▶ _CONSIGNAS_:
**a)** Responde estas preguntas según la crónica:
(i) ¿Cuántos kilómetros hay que recorrer desde Eldorado para llegar a Bernardo de Irigoyen?
(ii) ¿De qué color es la tierra misionera?
(iii) ¿Cómo se conocía al principio a lo que después se llamó "guerra de montoneras"?
**b)** Anota todos los colores de tierra de otros lugares con los que la crónica compara la tierra misionera, y junto a cada color pon el lugar que le corresponde.
**c)** Transcribe palabra por palabra el fragmento de la crónica que empieza con "Ni negra como" y sigue hasta "mañas de Andresito.".

Crónicas Misioneras (cuarta entrega)

Frontera seca.

Desde Eldorado, y después de cien kilómetros de subidas y bajadas en medio del monte, llego a Bernardo de Irigoyen, extremo oriental de la República Argentina. Las paredes están repletas de consignas nacionalistas; algunas muy directas (“Aquí comienza la patria”) y otras más sutiles y eficaces (“Bienvenidos a donde nace el sol”), pero nadie habla totalmente en castellano ni en portugués. En la única estación de servicio del pueblo hay cinco cuadras de autos brasileños que esperan para cargar nafta argentina.

Me habían dicho antes de salir que no valía la pena, que no vaya, que no hay nada para ver en Bernardo de Irigoyen; pero yo quería conocer la frontera seca, ese extraño lugar en donde las patrias se tocan sin un río, una montaña o un desierto que las separe.

Por eso lo primero que hago es buscar la frontera. Bajando por la calle principal veo el puesto de la gendarmería. Una mujer gendarme me pide los documentos, me hace bajar del auto y anota cosas en una computadora. Recién entonces advierto que hay un puente y, bajo el puente, el surco seco de un arroyito con un cartel que dice “Aº Pepirí Guazú”. Me siento estafado: la frontera seca no es seca, hay un arroyo que separa. Ínfimo y sin agua, hay un arroyo. Me quejo ruidosamente con la gendarme.

-Esta es la naciente del arroyo –me aclara-, cien metros para allá empieza la frontera seca de verdad. Por acá sólo cruzan los que tienen documentos.

El color de la tierra.

El cielo es el mismo en todos lados. La tierra, no.

Ni negra como en la pampa húmeda, ni gris como en la pampa seca, ni marrón como en casi todas partes, ni blanca como en los calurosos arenales de Corrientes; la tierra misionera es roja, colorada; de un rojo fuerte, oscuro e inconfundible; algo entre la sangre y el ladrillo.

Dicen los que saben que la causa es el exceso de hierro, que al contacto con el aire se oxida. Dios conserve esa tierra encendida y color hada.

Las mañas de Andresito.

Después las llamaron “guerra de montoneras”, pero al principio se las conocía como “las mañas de Artigas”. Suele creerse que los principios de táctica militar de estas guerrillas eran inexistentes y es sabido que la expresión “montonera” alude a que –incultos e incivilizados- peleaban “en montón” y no conocían (o simplemente no usaban) las exquisiteces europeas de la doble línea o la formación en cuadro.

Lo cierto que es que existía en estas tropas irregulares una táctica militar avanzada y distinta, que les permitió derrotar muchas veces a ejércitos visiblemente superiores dirigidos por científicos de la guerra y que hizo que siempre resurgieran hasta la definitiva derrota –y muerte- de Aparicio Saravia en Masoller cuando ya estaba bien empezado el siglo veinte.

▶ _DATOS PROPORCIONADOS_:
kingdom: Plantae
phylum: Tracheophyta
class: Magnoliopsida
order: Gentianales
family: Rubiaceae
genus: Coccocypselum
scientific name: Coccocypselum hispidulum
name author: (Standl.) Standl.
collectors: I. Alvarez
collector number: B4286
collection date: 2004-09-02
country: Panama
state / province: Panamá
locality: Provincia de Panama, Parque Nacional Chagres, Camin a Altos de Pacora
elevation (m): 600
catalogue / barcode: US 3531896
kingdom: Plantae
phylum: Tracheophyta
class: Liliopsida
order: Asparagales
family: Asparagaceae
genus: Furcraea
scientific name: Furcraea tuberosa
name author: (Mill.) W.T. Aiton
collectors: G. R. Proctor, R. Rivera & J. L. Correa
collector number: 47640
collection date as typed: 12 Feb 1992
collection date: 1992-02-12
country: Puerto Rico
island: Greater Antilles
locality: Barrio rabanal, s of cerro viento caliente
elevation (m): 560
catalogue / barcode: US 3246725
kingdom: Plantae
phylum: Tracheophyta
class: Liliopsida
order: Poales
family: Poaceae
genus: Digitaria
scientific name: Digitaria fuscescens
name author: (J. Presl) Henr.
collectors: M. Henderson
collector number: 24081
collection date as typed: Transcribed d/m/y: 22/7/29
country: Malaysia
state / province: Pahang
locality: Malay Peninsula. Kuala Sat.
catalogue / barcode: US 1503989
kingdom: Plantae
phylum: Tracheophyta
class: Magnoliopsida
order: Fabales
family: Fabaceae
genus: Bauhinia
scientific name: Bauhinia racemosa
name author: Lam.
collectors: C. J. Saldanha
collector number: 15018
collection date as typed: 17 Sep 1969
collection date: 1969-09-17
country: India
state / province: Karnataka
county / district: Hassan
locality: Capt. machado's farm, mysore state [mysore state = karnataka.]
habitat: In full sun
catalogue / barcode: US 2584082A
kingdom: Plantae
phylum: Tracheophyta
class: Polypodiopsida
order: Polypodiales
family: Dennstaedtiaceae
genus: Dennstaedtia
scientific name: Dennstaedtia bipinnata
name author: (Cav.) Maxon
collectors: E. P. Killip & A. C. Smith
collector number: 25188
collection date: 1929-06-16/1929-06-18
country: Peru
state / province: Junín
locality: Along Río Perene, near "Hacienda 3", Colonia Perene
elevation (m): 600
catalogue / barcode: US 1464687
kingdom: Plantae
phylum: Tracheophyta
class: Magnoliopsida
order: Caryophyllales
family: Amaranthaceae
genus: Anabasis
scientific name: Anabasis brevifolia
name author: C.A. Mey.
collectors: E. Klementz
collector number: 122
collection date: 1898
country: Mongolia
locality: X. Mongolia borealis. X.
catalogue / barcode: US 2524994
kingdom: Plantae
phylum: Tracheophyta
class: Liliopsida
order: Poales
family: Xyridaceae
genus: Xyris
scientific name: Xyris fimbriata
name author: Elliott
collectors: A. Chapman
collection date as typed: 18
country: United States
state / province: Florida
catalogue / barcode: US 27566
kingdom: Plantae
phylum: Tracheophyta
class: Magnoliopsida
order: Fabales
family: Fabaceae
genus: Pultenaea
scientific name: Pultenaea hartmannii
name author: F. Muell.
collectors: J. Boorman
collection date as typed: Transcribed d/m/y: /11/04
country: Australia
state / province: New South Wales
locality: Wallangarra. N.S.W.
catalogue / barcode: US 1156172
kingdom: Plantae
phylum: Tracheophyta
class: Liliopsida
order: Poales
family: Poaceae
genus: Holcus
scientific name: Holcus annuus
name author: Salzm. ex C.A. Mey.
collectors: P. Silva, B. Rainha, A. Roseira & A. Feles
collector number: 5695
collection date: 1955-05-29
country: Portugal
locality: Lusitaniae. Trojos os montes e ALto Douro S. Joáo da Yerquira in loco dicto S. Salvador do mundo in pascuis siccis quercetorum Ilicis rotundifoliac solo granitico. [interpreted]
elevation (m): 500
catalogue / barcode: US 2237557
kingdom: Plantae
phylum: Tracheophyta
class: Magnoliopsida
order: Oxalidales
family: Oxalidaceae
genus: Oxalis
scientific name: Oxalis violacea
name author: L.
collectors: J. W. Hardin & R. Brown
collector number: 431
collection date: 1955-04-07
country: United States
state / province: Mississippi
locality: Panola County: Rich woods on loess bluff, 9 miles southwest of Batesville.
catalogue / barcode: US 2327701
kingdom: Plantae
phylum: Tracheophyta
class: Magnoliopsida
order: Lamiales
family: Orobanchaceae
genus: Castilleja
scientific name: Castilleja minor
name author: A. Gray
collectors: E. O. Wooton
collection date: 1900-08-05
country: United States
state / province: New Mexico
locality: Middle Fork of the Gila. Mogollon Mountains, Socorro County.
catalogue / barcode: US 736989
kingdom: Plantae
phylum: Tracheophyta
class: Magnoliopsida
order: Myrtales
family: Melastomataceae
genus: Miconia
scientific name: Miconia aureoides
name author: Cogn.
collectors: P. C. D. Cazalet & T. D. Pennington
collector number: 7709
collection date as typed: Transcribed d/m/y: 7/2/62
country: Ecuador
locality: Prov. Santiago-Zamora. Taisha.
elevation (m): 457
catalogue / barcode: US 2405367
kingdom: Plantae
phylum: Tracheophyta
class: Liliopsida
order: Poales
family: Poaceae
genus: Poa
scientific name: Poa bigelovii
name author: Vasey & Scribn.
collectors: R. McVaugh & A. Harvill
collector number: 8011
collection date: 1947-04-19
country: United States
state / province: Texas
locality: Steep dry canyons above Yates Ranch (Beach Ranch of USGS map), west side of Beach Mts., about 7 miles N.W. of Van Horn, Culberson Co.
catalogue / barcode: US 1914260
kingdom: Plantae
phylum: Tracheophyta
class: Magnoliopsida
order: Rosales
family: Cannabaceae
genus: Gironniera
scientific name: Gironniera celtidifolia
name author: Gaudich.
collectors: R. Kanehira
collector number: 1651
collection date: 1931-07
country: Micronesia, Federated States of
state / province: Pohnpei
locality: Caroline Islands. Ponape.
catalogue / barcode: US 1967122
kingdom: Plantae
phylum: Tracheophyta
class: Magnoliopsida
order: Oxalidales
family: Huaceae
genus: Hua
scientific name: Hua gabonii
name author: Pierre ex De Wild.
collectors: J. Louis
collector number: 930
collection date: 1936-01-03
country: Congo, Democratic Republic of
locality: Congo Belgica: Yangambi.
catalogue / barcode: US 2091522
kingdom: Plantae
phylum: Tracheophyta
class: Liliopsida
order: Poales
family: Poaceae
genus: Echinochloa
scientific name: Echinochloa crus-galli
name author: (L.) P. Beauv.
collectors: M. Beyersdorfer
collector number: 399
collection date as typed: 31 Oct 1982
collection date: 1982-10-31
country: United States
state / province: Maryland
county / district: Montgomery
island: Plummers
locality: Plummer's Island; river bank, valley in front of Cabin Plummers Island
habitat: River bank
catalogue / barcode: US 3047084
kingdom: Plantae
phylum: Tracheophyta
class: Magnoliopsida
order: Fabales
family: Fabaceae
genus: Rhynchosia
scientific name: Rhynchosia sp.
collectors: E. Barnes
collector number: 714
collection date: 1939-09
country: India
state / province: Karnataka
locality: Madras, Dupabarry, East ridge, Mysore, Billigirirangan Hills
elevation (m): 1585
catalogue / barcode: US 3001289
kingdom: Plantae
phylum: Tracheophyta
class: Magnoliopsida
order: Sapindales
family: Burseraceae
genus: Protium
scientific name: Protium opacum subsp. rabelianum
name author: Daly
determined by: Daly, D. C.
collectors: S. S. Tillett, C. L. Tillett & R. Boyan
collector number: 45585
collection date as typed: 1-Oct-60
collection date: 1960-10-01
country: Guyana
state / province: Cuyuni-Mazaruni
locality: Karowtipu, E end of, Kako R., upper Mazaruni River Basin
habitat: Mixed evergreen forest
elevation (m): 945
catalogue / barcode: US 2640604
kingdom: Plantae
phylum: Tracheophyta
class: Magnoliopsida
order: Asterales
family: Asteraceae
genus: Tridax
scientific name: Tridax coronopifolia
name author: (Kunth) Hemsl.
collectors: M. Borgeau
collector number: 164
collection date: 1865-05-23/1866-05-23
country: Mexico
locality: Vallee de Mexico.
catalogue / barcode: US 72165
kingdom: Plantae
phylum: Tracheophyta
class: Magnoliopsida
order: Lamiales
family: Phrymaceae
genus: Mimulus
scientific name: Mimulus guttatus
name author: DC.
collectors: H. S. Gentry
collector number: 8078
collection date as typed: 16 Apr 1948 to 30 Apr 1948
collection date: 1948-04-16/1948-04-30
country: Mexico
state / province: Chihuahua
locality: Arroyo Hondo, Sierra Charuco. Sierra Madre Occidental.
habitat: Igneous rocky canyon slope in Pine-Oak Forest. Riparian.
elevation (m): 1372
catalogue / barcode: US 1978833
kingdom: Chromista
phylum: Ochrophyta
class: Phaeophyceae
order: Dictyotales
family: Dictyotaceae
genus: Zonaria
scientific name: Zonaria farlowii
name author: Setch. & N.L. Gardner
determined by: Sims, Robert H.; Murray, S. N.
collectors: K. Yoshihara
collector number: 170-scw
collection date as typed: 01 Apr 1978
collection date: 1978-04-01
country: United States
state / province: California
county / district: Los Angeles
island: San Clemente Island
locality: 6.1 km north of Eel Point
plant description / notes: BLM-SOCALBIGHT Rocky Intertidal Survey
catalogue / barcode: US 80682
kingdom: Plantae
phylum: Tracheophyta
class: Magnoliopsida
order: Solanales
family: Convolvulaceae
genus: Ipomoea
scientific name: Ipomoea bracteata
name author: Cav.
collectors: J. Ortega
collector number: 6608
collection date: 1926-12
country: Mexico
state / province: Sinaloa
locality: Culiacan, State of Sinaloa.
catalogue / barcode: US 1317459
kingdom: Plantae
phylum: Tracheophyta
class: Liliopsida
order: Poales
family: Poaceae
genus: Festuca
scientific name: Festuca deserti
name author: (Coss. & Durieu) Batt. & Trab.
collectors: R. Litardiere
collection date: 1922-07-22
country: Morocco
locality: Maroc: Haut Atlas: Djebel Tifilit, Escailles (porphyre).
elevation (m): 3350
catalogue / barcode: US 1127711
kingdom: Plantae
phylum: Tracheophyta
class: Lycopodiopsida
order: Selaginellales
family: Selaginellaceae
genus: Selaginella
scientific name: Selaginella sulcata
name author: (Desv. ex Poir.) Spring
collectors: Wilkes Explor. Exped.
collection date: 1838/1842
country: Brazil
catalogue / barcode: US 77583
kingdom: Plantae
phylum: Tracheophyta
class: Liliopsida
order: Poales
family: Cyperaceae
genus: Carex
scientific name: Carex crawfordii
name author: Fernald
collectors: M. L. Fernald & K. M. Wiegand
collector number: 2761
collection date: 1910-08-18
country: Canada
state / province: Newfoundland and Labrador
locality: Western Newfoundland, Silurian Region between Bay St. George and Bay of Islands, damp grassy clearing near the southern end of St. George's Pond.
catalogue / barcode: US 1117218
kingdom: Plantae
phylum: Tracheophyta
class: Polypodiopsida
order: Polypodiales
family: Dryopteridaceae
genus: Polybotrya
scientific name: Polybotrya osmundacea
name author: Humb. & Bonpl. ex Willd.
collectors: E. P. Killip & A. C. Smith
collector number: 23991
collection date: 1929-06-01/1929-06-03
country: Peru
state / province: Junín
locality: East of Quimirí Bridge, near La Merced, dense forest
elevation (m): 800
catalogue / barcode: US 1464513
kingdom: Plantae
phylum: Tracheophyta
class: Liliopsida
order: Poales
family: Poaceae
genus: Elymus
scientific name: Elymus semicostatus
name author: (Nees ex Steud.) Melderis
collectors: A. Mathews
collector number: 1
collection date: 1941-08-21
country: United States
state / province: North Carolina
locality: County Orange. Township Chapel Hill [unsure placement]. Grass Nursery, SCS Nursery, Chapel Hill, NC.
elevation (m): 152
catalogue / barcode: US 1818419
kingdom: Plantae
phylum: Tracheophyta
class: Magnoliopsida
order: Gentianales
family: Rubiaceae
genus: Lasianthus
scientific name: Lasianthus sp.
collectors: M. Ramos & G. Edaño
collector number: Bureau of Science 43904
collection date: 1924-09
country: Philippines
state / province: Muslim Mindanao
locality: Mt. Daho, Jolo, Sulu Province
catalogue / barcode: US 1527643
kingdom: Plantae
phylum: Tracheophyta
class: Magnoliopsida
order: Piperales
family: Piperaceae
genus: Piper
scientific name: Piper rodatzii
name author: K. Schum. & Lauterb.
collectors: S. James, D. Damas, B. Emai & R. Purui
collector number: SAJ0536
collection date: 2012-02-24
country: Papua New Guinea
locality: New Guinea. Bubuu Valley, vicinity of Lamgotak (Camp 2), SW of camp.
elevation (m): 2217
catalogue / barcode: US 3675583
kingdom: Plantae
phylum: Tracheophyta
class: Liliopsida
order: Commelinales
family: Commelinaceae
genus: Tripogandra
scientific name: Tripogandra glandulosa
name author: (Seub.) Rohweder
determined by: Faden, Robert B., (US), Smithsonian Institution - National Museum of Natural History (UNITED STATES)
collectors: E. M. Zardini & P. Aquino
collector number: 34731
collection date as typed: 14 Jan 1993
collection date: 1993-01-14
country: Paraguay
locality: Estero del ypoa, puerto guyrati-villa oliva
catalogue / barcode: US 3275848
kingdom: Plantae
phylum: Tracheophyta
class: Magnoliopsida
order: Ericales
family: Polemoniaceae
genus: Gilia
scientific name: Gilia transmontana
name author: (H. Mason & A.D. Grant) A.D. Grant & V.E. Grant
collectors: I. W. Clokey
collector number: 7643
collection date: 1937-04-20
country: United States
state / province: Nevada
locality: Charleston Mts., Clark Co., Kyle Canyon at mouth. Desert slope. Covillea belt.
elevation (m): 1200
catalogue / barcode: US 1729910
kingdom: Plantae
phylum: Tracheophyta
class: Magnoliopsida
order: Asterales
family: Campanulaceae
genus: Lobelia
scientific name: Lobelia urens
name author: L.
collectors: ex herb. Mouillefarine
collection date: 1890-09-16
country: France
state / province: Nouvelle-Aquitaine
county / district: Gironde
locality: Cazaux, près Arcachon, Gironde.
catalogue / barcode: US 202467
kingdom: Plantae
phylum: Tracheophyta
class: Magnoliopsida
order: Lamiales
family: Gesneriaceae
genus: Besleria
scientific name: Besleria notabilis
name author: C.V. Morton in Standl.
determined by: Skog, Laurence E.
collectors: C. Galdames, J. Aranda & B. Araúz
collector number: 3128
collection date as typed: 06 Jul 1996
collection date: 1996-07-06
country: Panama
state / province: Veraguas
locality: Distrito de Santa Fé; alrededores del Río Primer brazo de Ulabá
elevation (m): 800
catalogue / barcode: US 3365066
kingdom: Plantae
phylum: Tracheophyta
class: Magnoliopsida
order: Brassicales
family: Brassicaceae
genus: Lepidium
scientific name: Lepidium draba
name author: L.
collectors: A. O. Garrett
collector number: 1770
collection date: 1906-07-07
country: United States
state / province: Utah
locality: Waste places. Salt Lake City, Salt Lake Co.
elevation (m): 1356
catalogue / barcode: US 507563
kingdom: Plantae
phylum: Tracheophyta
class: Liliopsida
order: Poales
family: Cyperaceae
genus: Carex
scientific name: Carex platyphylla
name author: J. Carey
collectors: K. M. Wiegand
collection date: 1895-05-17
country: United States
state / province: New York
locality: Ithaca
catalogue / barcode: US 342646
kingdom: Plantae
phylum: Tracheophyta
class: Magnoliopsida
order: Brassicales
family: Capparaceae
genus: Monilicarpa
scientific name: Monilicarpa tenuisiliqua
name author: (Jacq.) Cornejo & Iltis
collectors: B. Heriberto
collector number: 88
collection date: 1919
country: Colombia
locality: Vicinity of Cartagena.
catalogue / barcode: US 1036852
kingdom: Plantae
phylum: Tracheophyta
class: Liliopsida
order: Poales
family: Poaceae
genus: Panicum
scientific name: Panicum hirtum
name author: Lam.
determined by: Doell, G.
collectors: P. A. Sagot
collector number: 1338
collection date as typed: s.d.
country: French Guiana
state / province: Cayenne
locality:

▶ _RESPUESTAS_:
**a)**
(i) Cien kilómetros.
(ii) Roja, colorada: de un rojo fuerte, oscuro e inconfundible, algo entre la sangre y el ladrillo.
(iii) Como "las mañas de Artigas".

**b)**
- Negra: la pampa húmeda
- Gris: la pampa seca
- Marrón: casi todas partes
- Blanca: los calurosos arenales de Corrientes

**c)**
Ni negra como en la pampa húmeda, ni gris como en la pampa seca, ni marrón como en casi todas partes, ni blanca como en los calurosos arenales de Corrientes; la tierra misionera es roja, colorada; de un rojo fuerte, oscuro e inconfundible; algo entre la sangre y el ladrillo.

Dicen los que saben que la causa es el exceso de hierro, que al contacto con el aire se oxida. Dios conserve esa tierra encendida y color hada.

Las mañas de Andresito.